» STATED PROBLEM 1
Can you write out the lines of the music records, starting with the first line of those records and going on through the line containing "c'''8 a''8( r8 r8 c'''8) r8 |", with both ends included and the pictures left out?

***** EXCERPT *****

Changing belief systems and social norms is one of the most difficult and frustrating endeavors to take on. Detroit or no Detroit. Changing people's beliefs while they are under economic stress? Very, very difficult. And the reality is that until the people in category #1 perceive pain from the lack of transit, we are crying on deaf ears.
I think that the fatal flaw of the reasonable people in category #2 [[and certainly category #3) is that they fail to effectively sell the vision to the people in category #1. What's in it for them? Truthfully, the benefits of re-designing our transit system will have very little concrete benefit for these people. No matter what system exists or is proposed, the motivation for them to use it will be mostly out of novelty, not out of convenience. And although they're economically sensitive, it's not as if the introduction of transit will push them to sell their cars and cancel their auto insurance.
The vision needs to be sold to this demographic as an investment to ensure the long-term security of the aging generation. An area that gets older without replacing with young blood will inevitably suffer as the quality of local leadership diminishes, as legacy costs from their commitments have fewer and fewer people to bear the costs, and as the costs for services skyrockets as an imbalance between the older/wealthy & the younger/able becomes tilted further and further in the wrong direction.
But that's a tough sell, and it's not one that is being effectively communicated.
I still think transit will be re-invented in Detroit, and with Detroit's decline and shrinking political power, there finally exists an opportunity for cooperation that didn't exist before. It likely means that whatever consensus they come to will likely be unacceptable for the hard-core transit advocates in category #3. But it will the beginnings of a region-wide relationship which will allow for the different ideologies to come closer together, rather than further apart.
As people become more invested in the system -- even if it's far from ideal -- you will motivate some of the category #1 people to become educated and less ignorant. The people in category #1 tend to be some pretty sharp-cookies that are generally in professions where intelligence is highly valued. Once you convince them to get emotionally invested, they will want the system to be a very good one. [[This process might take 5-10 years...but changing social norms isn't easy and takes time.) You will motivate some of the category #3 to become more acutely aware of the costs and the constituencies who will bear them. You will build trust that crosses the aisle, and it'll be infinitely easier to make progress.
As far as I'm concerned, getting an RTA out of this will be a huge win, even if the result is merely a rough draft of our transit system over the next 20-30 years. And I believe that Patterson -- if sold correctly -- will be on board, albeit reluctantly and with only shallow pocketbooks.
I am a Detroiter and one of the few who supports Snyder and Bing...despite my disagreement with their recent decisions. I will tell you, I think if Snyder, Bing, and Patterson sit in a room together, they will get something done.
Most people will be unhappy with the compromise. But we'll finally the beginnings of cooperation.
Last edited by corktownyuppie; December-16-11 at 03:08 PM.
If you could build a light rail line on Woodward from downtown to Eight Mile, it still would benefit people all over. It would be good for the region. And it wouldn't take away anybody's god-given right to drive in a car anywhere they want to.
I know that. You know that. It's a lot harder to explain that to my parents at Hall Rd. and Hayes.

*****

» STATED PROBLEM 2
Which people does the transit excerpt mention by surname?

***** DATASET *****

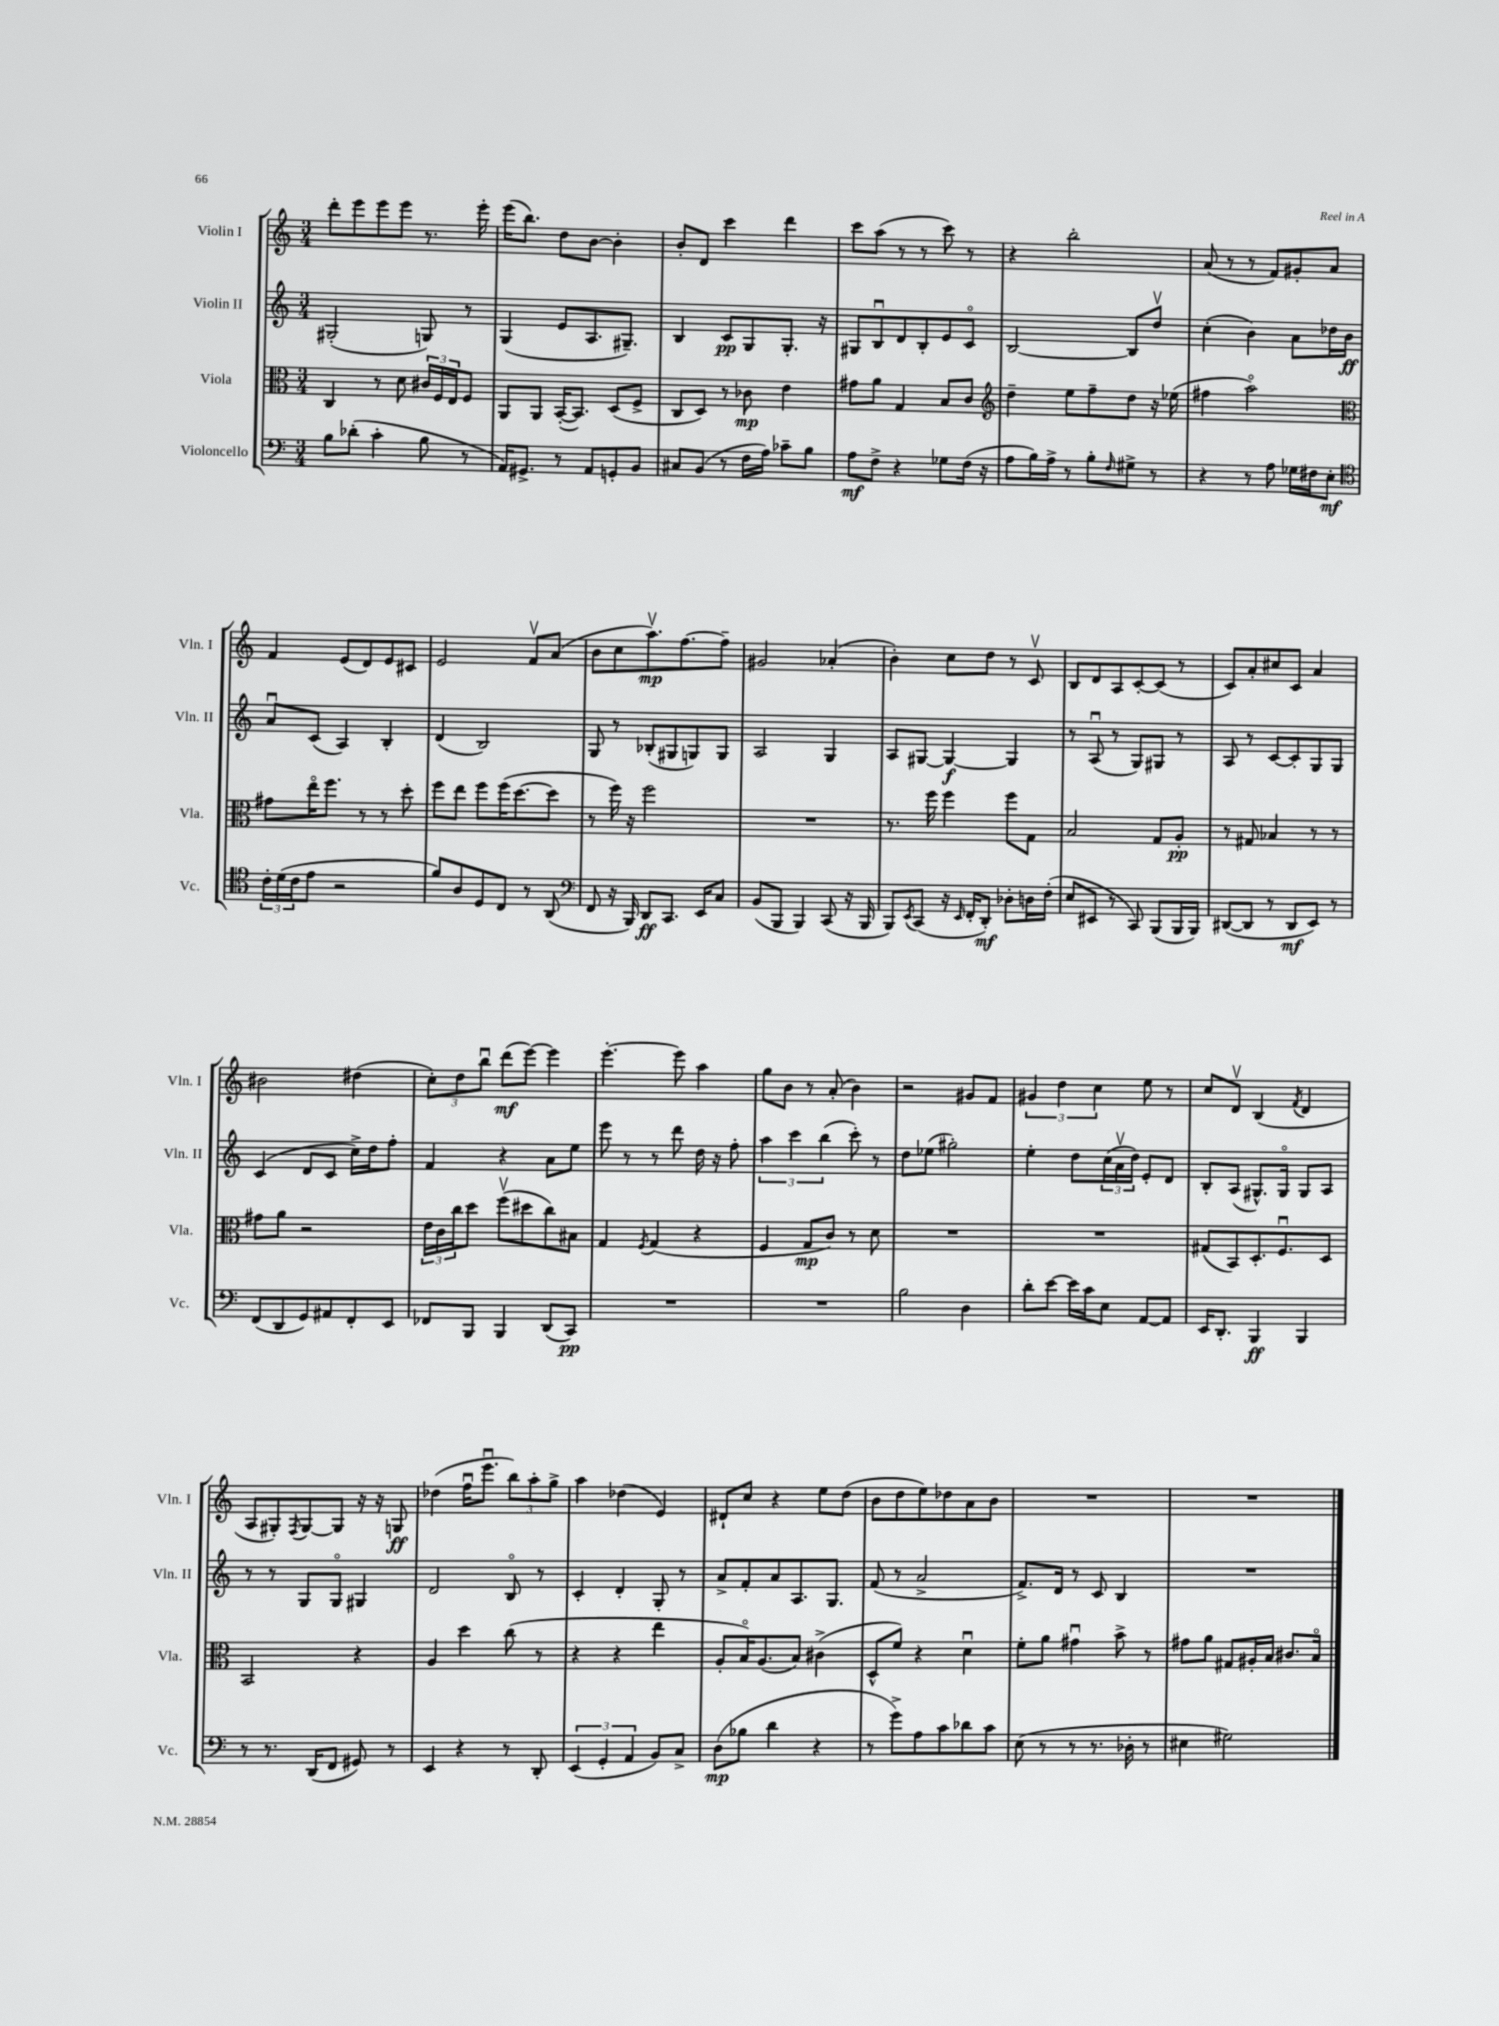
<<
\new StaffGroup <<
\new Staff = "s0" \with { instrumentName = "Violin I" shortInstrumentName = "Vln. I" } {
    \clef treble \key c \major \numericTimeSignature \time 3/4
    d'''8-. e'''8 e'''8 e'''8 r8. e'''16-. |
    e'''16( b''8.) d''8 b'8~ b'4-. |
    b'8-. d'8 c'''4 d'''4 |
    c'''8 a''8( r8 r8 c'''8) r8 |
    r4 b''2-. |
    a'8( r8 r8 f'8) gis'8-. a'8 |
    f'4 e'8( d'8) e'8 cis'8 |
    e'2 f'8\upbow a'8( |
    b'8 c''8 a''8.\upbow\mp) f''8.~ f''8-- |
    gis'2 aes'4-.( |
    b'4-.) c''8 d''8 r8 c'8\upbow |
    b8 d'8 a8 c'8~-. c'8( r8 |
    c'8) a'8-. cis''8 c'8 a'4 |
    bis'2 dis''4( |
    \tuplet 3/2 { c''8-.) d''8 b''8\downbow } d'''8\mf( e'''8~) e'''4 |
    e'''4.~-. e'''8 a''4 |
    g''8 b'8 r8 a'8-.( b'4) |
    r2 gis'8 f'8 |
    \tuplet 3/2 { gis'4 d''4 c''4 } e''8 r8 |
    c''8 d'8\upbow b4( \acciaccatura { f'8 } d'4 |
    a8 gis8-.) \acciaccatura { f8 } gis8~ gis8 r16 r16 g8\ff |
    des''4( f''16\downbow e'''8.\downbow \tuplet 3/2 { b''8) a''8-. g''8-> } |
    a''4 des''4( e'4) |
    dis'8-! c''8 r4 e''8 d''8( |
    b'8 d''8 e''8) des''8 a'8 b'8 |
    R2. |
    R2. \bar "|." |
}
\new Staff = "s1" \with { instrumentName = "Violin II" shortInstrumentName = "Vln. II" } {
    \clef treble \key c \major \numericTimeSignature \time 3/4
    gis2-.( g8) r8 |
    g4( e'8 a8. gis8.--) |
    b4 c'8\pp g8 g8.-. r16 |
    gis8 b8\downbow d'8 b8-. e'8 c'8\flageolet |
    b2~ b8 d''8\upbow |
    c''4-.( b'4) a'8 des''16 b'16\ff |
    a'8\downbow c'8( a4) b4-. |
    d'4( b2) |
    g8 r8 bes8-.( gis8 g8) g8 |
    a2 g4 |
    a8 gis8~ gis4~\f gis4 |
    r8 a8\downbow( r8 g8) gis8 r8 |
    a8 r8 c'8~ c'8-. g8 g8 |
    c'4( d'8 c'8 c''16->) d''16 f''8-. |
    f'4 r4 a'8 e''8 |
    e'''8 r8 r8 d'''8 d''16 r16 f''8-. |
    \tuplet 3/2 { a''4 c'''4 b''4( } c'''8-.) r8 |
    d''8 ees''8( gis''2-.) |
    e''4-. d''8 \tuplet 3/2 { c''16( a'16\upbow d''16) } e'8-. d'8 |
    b8-. a8( gis8.-^) gis16\flageolet gis8 a8 |
    r8 r8 g8 g8\flageolet gis4 |
    d'2 b8\flageolet r8 |
    c'4-. d'4-. g8-. r8 |
    a'8-> f'8-. a'8 a8. g8. |
    f'8( r8 a'2-> |
    f'8.->) d'16 r8 c'8 b4 |
    R2. \bar "|." |
}
\new Staff = "s2" \with { instrumentName = "Viola" shortInstrumentName = "Vla." } {
    \clef alto \key c \major \numericTimeSignature \time 3/4
    c4 r8 d'8 \tuplet 3/2 { cis'16 f16 e16 } f8 |
    a,8 a,8 b,16~-.( b,8.) d8( f8-> |
    c8 d8) r8 ces'8\mp e'4 |
    gis'8 a'8 g4 b8 c'8 |
    \clef treble d''4-- e''8 f''8-- d''8 r16 ees''16( |
    fis''4 a''2\flageolet) |
    \clef alto gis'8 e''16\flageolet f''8. r8 r8 d''8-. |
    f''8 e''8 f''8 f''16( d''8.~ d''8 |
    r8 f''16) r16 f''2 |
    R2. |
    r8. f''16 f''4 f''8 g8 |
    b2 g8 a8-.\pp |
    r8 gis8 bes4 r8 r8 |
    gis'8 a'8 r2 |
    \tuplet 3/2 { e'16 c'16 c''16 } d''8 f''8\upbow( dis''8 c''8) bis8 |
    g4 \acciaccatura { f8 } g4( r4 |
    f4 g8\mp c'8) r8 d'8 |
    R2. |
    R2. |
    gis8( b,8) d8.-. f8.\downbow d8 |
    b,2 r4 |
    a4 d''4 c''8( r8 |
    r4 r4 e''4 |
    a8-. b16\flageolet) a8.( b8) cis'4->( |
    d8-^ f'8) r4 d'4\downbow |
    f'8-. a'8 gis'4\downbow b'8-> r8 |
    gis'8 a'8 gis8 ais16-. b16 cis'8. b16\flageolet \bar "|." |
}
\new Staff = "s3" \with { instrumentName = "Violoncello" shortInstrumentName = "Vc." } {
    \clef bass \key c \major \numericTimeSignature \time 3/4
    b8 des'8-.( c'4-. b8 r8 |
    a,16) gis,8.-> r8 a,8 g,8-. b,8 |
    cis8 b,8( r8 f16 a16) ces'8-- b8 |
    a8\mf f8-> r4 ges8 f16( r16 |
    a8 b16) a16-> r8 b8-. \grace { f16 } gis8-> r8 |
    r4 r8 a8 ges16 fis16 e8-.\mf |
    \clef tenor \tuplet 3/2 { c'16-. d'16( c'16 } e'8 r2 |
    f'8) a8 d8 c8 r8 a,8( |
    \clef bass f,8 r16 b,,16) d,8\ff c,8. e,16 c8 |
    b,8( b,,8 b,,4) c,8( r16 b,,16 |
    b,,8) \acciaccatura { e,8 } c,8( r16 \grace { e,16 } f,16-. d,8-.\mf) des8-. d16 f16-.( |
    e8 eis,8 r8 c,8) b,,8( b,,16 b,,16) |
    dis,8~( dis,8 r8 dis,8\mf e,8) r8 |
    f,8( d,8 g,8) ais,8 f,8-. e,8 |
    fes,8 b,,8 b,,4 d,8( c,8\pp) |
    R2. |
    R2. |
    b2 d4 |
    d'8-. e'8~ e'16 c'16 e8 a,8~ a,8 |
    e,16 d,8.-. b,,4\ff b,,4 |
    r8 r8. d,16( f,8 gis,8) r8 |
    e,4 r4 r8 d,8-. |
    \tuplet 3/2 { e,4( g,4-. a,4 } b,8) c8-> |
    d8\mp( bes8 d'4 r4 |
    r8 g'8->) a8 c'8 des'8 c'8 |
    e8( r8 r8 r8. des16-. r8 |
    eis4 gis2) \bar "|." |
}
>>
>>
\layout { \context { \Score \remove "Bar_number_engraver" } }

*****

» WRITTEN RESPONSE 1
<<
\new StaffGroup <<
\new Staff = "s0" \with { instrumentName = "Violin I" shortInstrumentName = "Vln. I" } {
    \clef treble \key c \major \numericTimeSignature \time 3/4
    d'''8-. e'''8 e'''8 e'''8 r8. e'''16-. |
    e'''16( b''8.) d''8 b'8~ b'4-. |
    b'8-. d'8 c'''4 d'''4 |
    c'''8 a''8( r8 r8 c'''8) r8 |

» WRITTEN RESPONSE 2
Patterson, Snyder, Bing